Deutliche Worte hat der Kreisverband Mönchengladbach der Linkspartei gefunden. »Uns ist egal, in welcher Form uns der Faschismus begegnet, seien es Nazis, AfD oder Graue Wölfe, sei es Islamismus, christlicher Fanatismus oder seien es problematische religiöse (Dach-)Verbände wie Ditib oder Ahmadiyya, welche unmittelbar von den antidemokratischen Führungen anderer Staaten gelenkt werden«, heißt es in dessen Wahlprogramm. Anlass dieser entschiedenen Aussage ist die jahrelange Zusammenarbeit der dortigen CDU mit Personen aus dem Umfeld der Grauen Wölfe (Falken gegen Wölfe - Jungle World 40/2017).

»In Mönchengladbach mussten wir in den vergangenen sechs Jahren einen Integrationsrat unter Dominanz der sogenannten Grauen Wölfe ertragen«, sagte der Kandidat der Linkspartei für das Amt des Oberbürgermeisters, Sebastian Merkens, im Gespräch mit der Jungle World. Der 40jährige kritisiert die »sehr bedenkliche Verschiebung migrationspolitischer Positionen« in der Stadt. So hätten sich viele migran­tische Selbstorganisationen aus dem Rat zurückgezogen oder seien verdrängt worden, während »auf einmal nationalistisch-türkische oder islamistische Themen« im Vordergrund gestanden hätten. Unter dem Deckmantel der interkulturellen Zusammenarbeit sei es den Vertretern der Grauen Wölfe gelungen, Einfluss in den Parteien zu nehmen. Grundlage für diese Unterwanderung ist aus Merkens Sicht die »große Unkenntnis in den Parteien, was solche Strukturen anbelangt«. Deren Vertreter freuten sich, dass »man dem eigenen richtigen Anspruch der Diversität folgen kann, lassen dabei aber völlig außer acht, mit wem man sich so zusammentut«.

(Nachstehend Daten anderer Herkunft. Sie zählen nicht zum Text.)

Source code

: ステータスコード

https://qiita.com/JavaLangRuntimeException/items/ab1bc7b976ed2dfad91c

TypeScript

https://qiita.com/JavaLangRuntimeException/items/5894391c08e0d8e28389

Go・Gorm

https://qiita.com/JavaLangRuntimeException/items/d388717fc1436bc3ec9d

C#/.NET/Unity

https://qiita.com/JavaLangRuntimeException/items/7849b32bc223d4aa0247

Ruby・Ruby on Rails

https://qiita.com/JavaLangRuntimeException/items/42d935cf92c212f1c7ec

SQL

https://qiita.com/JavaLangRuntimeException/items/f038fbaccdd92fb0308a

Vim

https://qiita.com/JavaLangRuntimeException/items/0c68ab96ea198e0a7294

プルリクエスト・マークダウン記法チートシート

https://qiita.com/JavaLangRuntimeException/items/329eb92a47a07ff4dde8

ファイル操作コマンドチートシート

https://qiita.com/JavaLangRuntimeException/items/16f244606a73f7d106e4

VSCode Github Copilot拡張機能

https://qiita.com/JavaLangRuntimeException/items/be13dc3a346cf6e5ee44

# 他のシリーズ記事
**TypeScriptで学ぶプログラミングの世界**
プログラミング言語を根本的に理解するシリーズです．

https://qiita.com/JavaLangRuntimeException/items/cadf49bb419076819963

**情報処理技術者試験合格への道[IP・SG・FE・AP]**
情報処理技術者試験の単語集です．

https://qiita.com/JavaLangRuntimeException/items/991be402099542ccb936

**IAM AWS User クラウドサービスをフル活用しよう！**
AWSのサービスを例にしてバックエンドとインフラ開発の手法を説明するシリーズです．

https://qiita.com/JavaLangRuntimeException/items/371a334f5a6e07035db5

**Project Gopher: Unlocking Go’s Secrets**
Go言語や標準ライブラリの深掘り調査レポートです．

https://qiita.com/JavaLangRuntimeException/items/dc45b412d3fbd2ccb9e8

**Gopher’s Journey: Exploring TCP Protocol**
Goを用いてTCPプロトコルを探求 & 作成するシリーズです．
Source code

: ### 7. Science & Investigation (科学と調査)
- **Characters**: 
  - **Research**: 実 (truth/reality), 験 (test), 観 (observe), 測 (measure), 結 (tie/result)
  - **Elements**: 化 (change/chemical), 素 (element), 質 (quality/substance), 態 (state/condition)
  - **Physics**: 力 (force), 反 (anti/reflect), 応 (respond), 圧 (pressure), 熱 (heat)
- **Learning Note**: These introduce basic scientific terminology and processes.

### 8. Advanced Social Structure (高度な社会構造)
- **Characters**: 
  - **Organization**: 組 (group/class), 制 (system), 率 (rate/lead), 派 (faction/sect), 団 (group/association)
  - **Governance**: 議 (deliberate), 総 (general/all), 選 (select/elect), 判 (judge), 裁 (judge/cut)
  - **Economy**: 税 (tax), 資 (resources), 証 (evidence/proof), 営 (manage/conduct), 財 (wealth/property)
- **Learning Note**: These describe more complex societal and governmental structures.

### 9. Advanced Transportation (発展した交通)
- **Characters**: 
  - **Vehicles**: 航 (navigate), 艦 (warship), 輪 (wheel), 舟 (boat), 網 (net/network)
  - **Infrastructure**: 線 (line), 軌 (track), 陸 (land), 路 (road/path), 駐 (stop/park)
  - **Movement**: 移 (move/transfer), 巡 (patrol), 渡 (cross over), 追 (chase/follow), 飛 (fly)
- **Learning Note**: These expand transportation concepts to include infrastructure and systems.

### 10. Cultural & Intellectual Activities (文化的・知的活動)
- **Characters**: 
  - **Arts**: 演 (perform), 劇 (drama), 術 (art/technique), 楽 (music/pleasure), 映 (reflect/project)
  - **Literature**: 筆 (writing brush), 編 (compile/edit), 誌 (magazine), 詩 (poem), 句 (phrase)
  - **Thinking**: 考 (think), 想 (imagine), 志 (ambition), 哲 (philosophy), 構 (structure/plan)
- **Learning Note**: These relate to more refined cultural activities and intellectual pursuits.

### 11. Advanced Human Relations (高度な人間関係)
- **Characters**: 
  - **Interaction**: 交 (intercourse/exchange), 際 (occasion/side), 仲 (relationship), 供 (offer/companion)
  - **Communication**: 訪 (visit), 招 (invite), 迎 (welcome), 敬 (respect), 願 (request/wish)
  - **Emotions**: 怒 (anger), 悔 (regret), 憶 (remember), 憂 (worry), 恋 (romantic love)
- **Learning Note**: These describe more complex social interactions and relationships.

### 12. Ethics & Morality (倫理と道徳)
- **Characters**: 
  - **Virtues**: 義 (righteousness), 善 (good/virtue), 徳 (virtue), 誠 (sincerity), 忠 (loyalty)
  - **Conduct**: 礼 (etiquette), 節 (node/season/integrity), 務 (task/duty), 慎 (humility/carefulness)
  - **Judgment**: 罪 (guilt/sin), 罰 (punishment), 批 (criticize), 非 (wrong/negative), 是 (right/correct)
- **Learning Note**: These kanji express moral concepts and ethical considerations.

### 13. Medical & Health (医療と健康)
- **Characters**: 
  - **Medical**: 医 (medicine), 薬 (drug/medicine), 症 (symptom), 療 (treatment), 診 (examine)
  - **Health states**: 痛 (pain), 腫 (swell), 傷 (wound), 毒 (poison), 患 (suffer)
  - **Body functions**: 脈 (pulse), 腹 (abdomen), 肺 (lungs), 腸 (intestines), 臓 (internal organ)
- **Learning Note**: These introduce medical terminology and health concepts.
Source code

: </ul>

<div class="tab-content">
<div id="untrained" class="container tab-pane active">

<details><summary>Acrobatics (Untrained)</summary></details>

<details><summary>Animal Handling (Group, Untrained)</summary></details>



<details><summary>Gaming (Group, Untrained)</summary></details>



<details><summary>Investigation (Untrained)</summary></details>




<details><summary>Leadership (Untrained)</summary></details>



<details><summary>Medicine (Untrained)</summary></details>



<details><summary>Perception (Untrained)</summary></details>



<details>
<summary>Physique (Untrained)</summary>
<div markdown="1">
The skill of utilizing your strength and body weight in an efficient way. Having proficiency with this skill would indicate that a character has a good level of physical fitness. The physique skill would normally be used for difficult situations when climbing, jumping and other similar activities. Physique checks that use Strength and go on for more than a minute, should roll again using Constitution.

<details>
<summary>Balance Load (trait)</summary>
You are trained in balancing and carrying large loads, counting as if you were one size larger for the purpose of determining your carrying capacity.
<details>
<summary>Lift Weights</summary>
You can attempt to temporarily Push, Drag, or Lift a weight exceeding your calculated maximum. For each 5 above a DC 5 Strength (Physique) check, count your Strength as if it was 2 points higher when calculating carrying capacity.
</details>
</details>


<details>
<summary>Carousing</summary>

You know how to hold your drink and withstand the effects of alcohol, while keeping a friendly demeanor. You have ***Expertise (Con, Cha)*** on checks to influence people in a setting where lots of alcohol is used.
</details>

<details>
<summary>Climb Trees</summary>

Zur diesjährigen Kommunalwahl tritt auch die Partei »Bündnis für Innovationen und Gerechtigkeit« (BIG) an, die der türkischen Regierungspartei AKP nahesteht. Vor sechs Jahren nur in Bonn vertreten, steht sie erstmals in Städten wie Bielefeld, Duisburg und Mönchengladbach zur Wahl. Bei der Gründungsversammlung des Kreisverbands im ostwestfälischen Bielefeld tauchte vor drei Jahren Erhat Toka auf. Das Parteimitglied aus dem niedersächsischen Osnabrück, das eine Kampfsportschule betreibt, wurde bundesweit durch seine Fehde mit dem Kabarettisten Dieter Nuhr bekannt. Toka gilt als hervorragend vernetzt im salafistischen Milieu und verbreitet in den sozialen Netzwerken antizionistische Propaganda.

Das BIG bezeichnet sich als »politisch neutral und offen für alle Religionen«. Der Bielefelder Integrationsratsvorsitzende Mehmet Ali Ölmez hält die Partei dagegen für »islamisch-konservativ geprägt«. Das ist nicht verwunderlich: Spitzenfunktionäre der Union Europäisch-Türkischer Demokraten (UETD, seit 2018 Union Internationaler Demokraten, UID), eines wichtigen Lobbyvereins der Regierung Erdoğan in Europa, waren maßgeblich an der Gründung der BIG beteiligt.